This paper examines the role of Jewish organizations B’nai B’rith, the American Jewish Committee, the Jewish Labor Committee, and the American Jewish Congress, in attempting to shape the response of the United States government to the Nazi persecution of the Jews taking place between 1933 and 1941. Recognizing that these attempts by the Jewish organizations did not take place in a vacuum, the paper also analyzes the presence and actions of key anti-Semitic organizations in America, and how those groups attempted to minimize the effectiveness of the Jewish groups’ efforts. Sources used in this investigation include the minutes and records of the American Jewish Congress and the Joint Boycott Committee, as well as other select documents from the archives of the Jewish Labor Committee and the American Jewish Committee. Other sources examined include the various speeches and publications of the three anti-Semitic organizations studied: the German-American Bund, the Silver Shirts, and the Christian Front. This paper finds that as a direct result of the high level of anti-Semitism present in the United States during the 1930s, the American Jewish organizations were unable to gain the public support necessary to pressure the Roosevelt administration to act on behalf of the Jews in danger from Hitler’s persecution.

****

> [WHAT YOU NEED TO DO]: Can you write out the whole passage on American Jewish organizations and the U.S. response to Nazi persecution, word for word?

> [GIVEN INFORMATION]:
****

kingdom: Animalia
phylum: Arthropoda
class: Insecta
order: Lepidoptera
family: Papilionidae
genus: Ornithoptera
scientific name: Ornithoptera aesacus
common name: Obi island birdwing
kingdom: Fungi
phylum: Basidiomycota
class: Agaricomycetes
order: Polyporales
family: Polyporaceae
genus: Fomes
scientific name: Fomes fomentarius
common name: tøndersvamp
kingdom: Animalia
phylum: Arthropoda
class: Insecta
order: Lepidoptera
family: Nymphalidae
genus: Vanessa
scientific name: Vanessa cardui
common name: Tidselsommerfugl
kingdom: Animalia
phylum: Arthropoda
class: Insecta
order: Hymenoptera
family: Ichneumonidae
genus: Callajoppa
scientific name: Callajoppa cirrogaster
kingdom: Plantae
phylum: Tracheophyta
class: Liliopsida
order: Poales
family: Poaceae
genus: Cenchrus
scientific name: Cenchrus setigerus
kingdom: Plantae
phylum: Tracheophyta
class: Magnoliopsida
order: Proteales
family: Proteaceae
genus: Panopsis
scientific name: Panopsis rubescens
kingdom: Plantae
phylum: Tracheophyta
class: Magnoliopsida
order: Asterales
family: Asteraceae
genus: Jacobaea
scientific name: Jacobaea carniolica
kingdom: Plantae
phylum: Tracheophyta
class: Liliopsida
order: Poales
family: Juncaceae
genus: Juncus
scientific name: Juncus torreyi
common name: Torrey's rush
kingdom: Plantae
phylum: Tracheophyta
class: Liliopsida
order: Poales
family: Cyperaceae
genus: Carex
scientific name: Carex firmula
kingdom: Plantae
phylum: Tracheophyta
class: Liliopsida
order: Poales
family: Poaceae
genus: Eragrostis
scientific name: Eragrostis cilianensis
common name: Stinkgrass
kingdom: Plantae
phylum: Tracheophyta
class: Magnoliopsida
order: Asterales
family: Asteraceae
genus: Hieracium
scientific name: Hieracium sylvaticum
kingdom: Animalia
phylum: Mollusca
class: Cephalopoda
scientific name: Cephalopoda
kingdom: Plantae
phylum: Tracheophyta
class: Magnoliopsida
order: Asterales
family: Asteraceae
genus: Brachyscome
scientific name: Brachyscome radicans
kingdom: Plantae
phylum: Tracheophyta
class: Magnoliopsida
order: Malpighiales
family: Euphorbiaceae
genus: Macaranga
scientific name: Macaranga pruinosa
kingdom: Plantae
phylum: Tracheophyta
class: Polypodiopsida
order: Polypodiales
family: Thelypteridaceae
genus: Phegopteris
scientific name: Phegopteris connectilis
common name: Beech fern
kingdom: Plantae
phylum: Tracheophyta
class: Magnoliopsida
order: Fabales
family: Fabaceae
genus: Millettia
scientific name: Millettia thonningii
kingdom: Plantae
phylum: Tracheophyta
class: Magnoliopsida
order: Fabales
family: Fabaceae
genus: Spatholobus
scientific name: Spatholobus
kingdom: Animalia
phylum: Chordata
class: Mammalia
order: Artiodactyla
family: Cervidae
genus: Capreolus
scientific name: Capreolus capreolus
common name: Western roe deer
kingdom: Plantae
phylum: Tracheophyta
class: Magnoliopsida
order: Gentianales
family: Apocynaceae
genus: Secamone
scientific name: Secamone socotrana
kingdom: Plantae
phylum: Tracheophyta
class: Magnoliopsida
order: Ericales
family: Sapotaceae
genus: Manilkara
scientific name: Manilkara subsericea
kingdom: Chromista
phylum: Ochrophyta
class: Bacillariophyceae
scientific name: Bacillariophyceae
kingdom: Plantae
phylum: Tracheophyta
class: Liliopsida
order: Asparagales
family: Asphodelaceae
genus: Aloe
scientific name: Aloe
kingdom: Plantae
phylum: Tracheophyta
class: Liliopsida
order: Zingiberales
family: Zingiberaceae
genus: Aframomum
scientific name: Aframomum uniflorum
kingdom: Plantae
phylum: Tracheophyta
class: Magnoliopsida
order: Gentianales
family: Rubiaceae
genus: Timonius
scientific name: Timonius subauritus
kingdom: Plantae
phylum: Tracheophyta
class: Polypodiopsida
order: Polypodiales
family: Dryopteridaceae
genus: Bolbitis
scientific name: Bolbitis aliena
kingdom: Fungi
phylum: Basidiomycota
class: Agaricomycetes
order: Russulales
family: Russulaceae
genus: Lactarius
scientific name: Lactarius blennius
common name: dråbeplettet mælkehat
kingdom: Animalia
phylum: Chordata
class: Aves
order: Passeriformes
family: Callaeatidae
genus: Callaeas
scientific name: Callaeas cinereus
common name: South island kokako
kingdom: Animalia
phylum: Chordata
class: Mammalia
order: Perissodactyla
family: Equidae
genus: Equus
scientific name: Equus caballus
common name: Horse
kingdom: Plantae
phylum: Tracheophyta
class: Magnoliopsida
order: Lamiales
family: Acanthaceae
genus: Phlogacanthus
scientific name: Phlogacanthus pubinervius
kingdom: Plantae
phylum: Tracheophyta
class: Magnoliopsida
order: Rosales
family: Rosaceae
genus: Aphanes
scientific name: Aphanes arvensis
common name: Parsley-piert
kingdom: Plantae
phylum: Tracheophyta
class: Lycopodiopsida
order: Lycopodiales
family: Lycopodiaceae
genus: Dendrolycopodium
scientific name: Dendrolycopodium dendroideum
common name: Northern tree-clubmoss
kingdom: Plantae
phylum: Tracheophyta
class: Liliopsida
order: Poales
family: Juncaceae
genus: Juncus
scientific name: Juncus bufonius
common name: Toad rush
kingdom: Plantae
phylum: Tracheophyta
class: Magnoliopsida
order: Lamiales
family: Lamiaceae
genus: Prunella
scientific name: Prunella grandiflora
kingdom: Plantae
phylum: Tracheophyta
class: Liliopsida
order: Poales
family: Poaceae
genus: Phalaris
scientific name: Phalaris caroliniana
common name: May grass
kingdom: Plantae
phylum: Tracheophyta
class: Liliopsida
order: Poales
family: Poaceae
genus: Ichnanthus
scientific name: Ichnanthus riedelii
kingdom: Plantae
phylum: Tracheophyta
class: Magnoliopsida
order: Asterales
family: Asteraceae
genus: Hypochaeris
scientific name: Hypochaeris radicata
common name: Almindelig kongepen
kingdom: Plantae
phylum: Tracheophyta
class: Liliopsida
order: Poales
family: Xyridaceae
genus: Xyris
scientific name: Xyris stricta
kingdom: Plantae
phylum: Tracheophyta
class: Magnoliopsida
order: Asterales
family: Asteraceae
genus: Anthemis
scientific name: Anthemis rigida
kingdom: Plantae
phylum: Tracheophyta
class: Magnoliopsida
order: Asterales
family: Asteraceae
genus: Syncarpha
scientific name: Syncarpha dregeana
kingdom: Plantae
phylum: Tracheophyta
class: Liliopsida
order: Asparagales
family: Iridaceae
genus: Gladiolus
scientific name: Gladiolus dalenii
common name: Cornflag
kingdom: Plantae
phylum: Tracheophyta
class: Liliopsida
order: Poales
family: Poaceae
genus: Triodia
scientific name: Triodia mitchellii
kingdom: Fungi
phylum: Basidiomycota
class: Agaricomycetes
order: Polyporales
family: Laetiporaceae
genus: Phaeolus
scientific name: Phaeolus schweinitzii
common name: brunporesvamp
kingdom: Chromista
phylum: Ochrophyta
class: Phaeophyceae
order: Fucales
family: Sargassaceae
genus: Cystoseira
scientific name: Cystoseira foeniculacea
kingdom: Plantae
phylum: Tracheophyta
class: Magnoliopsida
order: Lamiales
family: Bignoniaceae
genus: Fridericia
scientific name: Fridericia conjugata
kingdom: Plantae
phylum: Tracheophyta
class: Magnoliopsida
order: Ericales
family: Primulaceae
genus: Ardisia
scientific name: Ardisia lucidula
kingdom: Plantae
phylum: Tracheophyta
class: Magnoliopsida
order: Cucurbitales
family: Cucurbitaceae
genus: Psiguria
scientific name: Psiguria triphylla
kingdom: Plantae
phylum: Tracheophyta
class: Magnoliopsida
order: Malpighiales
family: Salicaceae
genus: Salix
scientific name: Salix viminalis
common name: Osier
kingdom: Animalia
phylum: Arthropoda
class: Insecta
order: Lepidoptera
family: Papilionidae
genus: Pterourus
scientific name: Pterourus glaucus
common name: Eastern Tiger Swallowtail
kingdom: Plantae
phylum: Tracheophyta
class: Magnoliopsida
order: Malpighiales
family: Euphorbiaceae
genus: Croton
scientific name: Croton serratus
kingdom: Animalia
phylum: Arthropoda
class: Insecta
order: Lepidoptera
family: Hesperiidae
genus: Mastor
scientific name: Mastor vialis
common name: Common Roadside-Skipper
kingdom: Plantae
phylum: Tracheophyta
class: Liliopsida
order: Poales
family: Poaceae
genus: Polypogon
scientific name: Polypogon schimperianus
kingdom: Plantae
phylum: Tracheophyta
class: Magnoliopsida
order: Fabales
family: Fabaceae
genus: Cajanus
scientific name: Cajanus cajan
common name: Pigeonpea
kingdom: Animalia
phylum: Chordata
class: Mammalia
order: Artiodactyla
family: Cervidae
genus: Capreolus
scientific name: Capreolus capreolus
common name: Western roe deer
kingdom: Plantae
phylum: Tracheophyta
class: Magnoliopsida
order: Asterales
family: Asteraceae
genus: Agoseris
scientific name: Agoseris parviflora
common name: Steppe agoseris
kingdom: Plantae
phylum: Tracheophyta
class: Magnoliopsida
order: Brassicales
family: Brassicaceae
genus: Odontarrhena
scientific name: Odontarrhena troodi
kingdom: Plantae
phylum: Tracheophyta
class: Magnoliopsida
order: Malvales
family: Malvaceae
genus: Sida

****

> [ANSWER SECTION]:
This paper examines the role of Jewish organizations B’nai B’rith, the American Jewish Committee, the Jewish Labor Committee, and the American Jewish Congress, in attempting to shape the response of the United States government to the Nazi persecution of the Jews taking place between 1933 and 1941. Recognizing that these attempts by the Jewish organizations did not take place in a vacuum, the paper also analyzes the presence and actions of key anti-Semitic organizations in America, and how those groups attempted to minimize the effectiveness of the Jewish groups’ efforts. Sources used in this investigation include the minutes and records of the American Jewish Congress and the Joint Boycott Committee, as well as other select documents from the archives of the Jewish Labor Committee and the American Jewish Committee. Other sources examined include the various speeches and publications of the three anti-Semitic organizations studied: the German-American Bund, the Silver Shirts, and the Christian Front. This paper finds that as a direct result of the high level of anti-Semitism present in the United States during the 1930s, the American Jewish organizations were unable to gain the public support necessary to pressure the Roosevelt administration to act on behalf of the Jews in danger from Hitler’s persecution.